Obama’nın siyah makam arabası Beyaz Saray’ın South Lawn dedikleri güney kapısına yanaştı. Bay ve Bayan Barack Obama’yı kapıda Bay ve Bayan George Bush ayakta karşıladı.
Bush ve Obama, Jacqueline Kennedy first lady iken Beyaz Saray’a ilave ettirilmiş olan Gül Bahçesi’nin sütunlu kemeraltından yürüyerek Oval Ofis’in bahçeye açılan kapısından içeri girdi. Erkekler Beyaz Saray’ın çalışma bölümü olan Batı Kanadı’nda gezdi ve Oval Ofis’te devlet meselelerini görüştü; kadınlar da muhtemelen özel bölümdeki eşyalara, taşınacak olan yeni ailenin ihtiyaçlarına göz attılar. CNN’de bu tarihi ziyareti seyrettiniz mi? Obama’nın siyah makam arabası kapıya yanaştı.

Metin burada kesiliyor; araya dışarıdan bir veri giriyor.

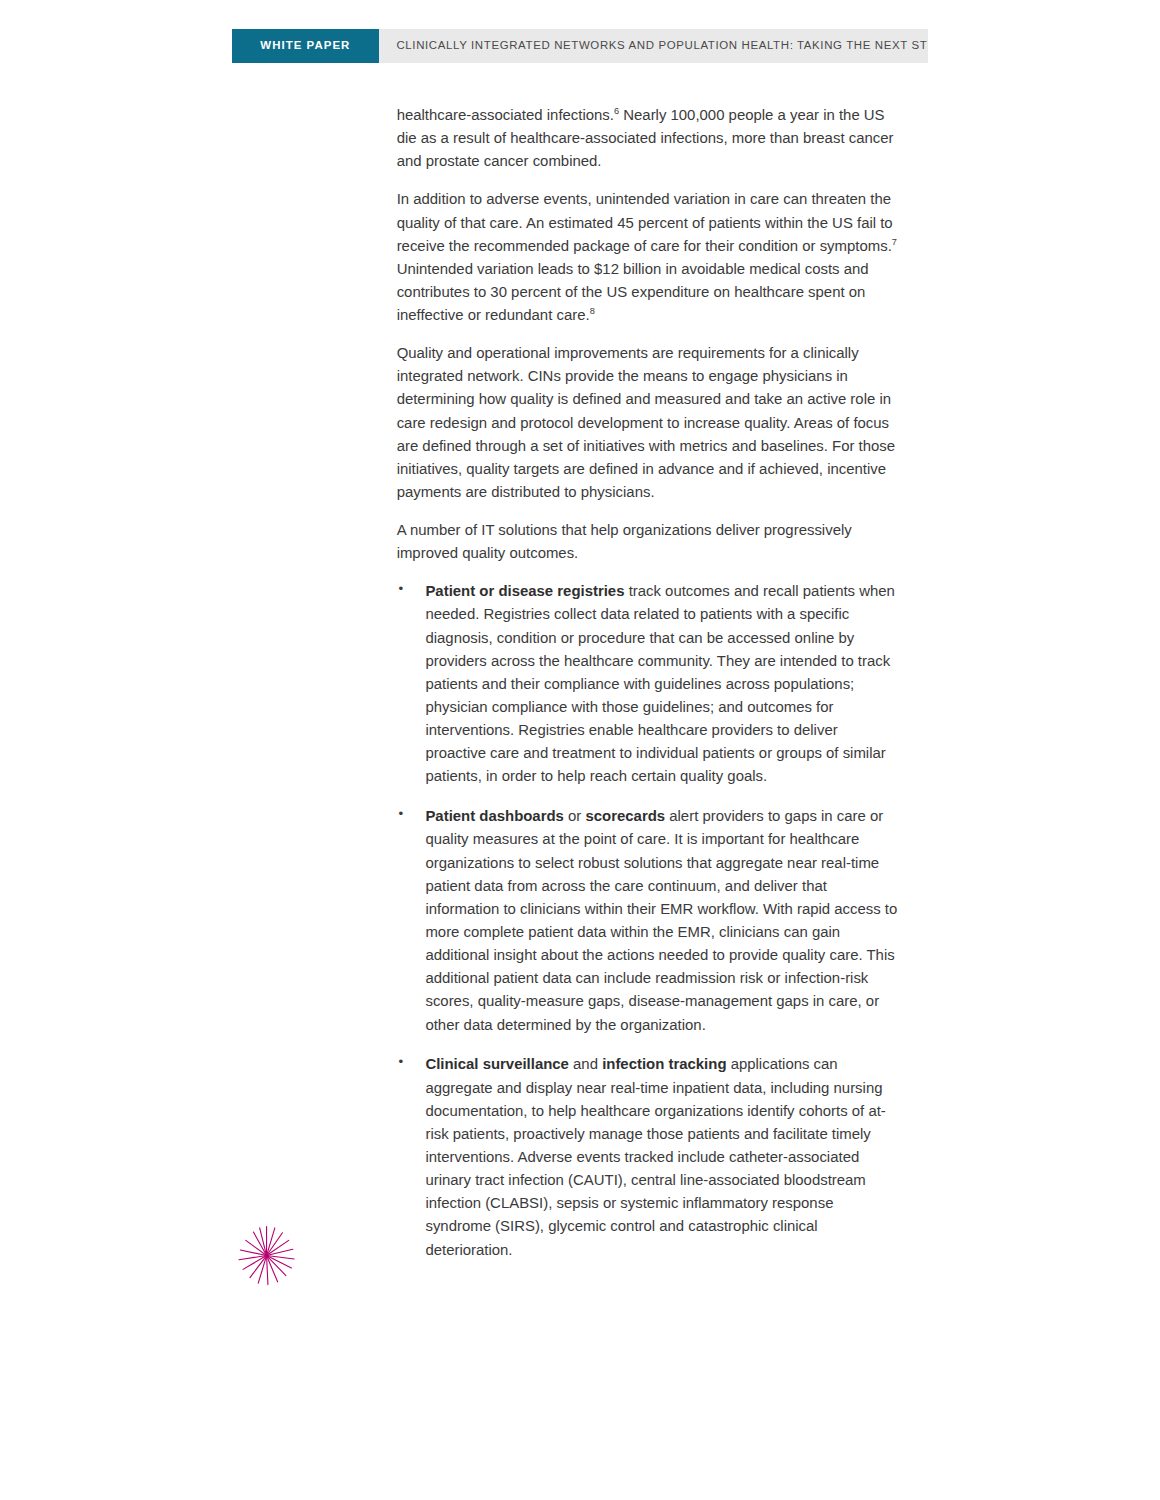WHITE PAPER
CLINICALLY INTEGRATED NETWORKS AND POPULATION HEALTH: TAKING THE NEXT STEP
healthcare-associated infections.6 Nearly 100,000 people a year in the US die as a result of healthcare-associated infections, more than breast cancer and prostate cancer combined.
In addition to adverse events, unintended variation in care can threaten the quality of that care. An estimated 45 percent of patients within the US fail to receive the recommended package of care for their condition or symptoms.7 Unintended variation leads to $12 billion in avoidable medical costs and contributes to 30 percent of the US expenditure on healthcare spent on ineffective or redundant care.8
Quality and operational improvements are requirements for a clinically integrated network. CINs provide the means to engage physicians in determining how quality is defined and measured and take an active role in care redesign and protocol development to increase quality. Areas of focus are defined through a set of initiatives with metrics and baselines. For those initiatives, quality targets are defined in advance and if achieved, incentive payments are distributed to physicians.
A number of IT solutions that help organizations deliver progressively improved quality outcomes.
Patient or disease registries track outcomes and recall patients when needed. Registries collect data related to patients with a specific diagnosis, condition or procedure that can be accessed online by providers across the healthcare community. They are intended to track patients and their compliance with guidelines across populations; physician compliance with those guidelines; and outcomes for interventions. Registries enable healthcare providers to deliver proactive care and treatment to individual patients or groups of similar patients, in order to help reach certain quality goals.
Patient dashboards or scorecards alert providers to gaps in care or quality measures at the point of care. It is important for healthcare organizations to select robust solutions that aggregate near real-time patient data from across the care continuum, and deliver that information to clinicians within their EMR workflow. With rapid access to more complete patient data within the EMR, clinicians can gain additional insight about the actions needed to provide quality care. This additional patient data can include readmission risk or infection-risk scores, quality-measure gaps, disease-management gaps in care, or other data determined by the organization.
Clinical surveillance and infection tracking applications can aggregate and display near real-time inpatient data, including nursing documentation, to help healthcare organizations identify cohorts of at-risk patients, proactively manage those patients and facilitate timely interventions. Adverse events tracked include catheter-associated urinary tract infection (CAUTI), central line-associated bloodstream infection (CLABSI), sepsis or systemic inflammatory response syndrome (SIRS), glycemic control and catastrophic clinical deterioration.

Barack Obama, protokolün da gerektirdiği şekilde arabanın sağ arka koltuğunda eşi ise soldaydı. Şoför kapıyı açtı, Obama indi, hiç telaş yapmadan, sanki hergün Beyaz Saray’a geliyormuşcasına, kendilerini ayakta bekleyen Bush çiftine doğru yönelmeden Michelle Obama’ya elini uzattı, arabadan inmesine yardım etti. Cool! İlk iş eşinin arabadan inmesine yardım etmekti.
Söylesenize hangi kadın bayılmaz buna? Sonra sakin bir şekilde George Bush’a elini uzatarak sıktı, daha sonra da Laura Bush’a, önce Başkan’a sonra eşine. Yani yine protokolün gerektirdiği biçimde.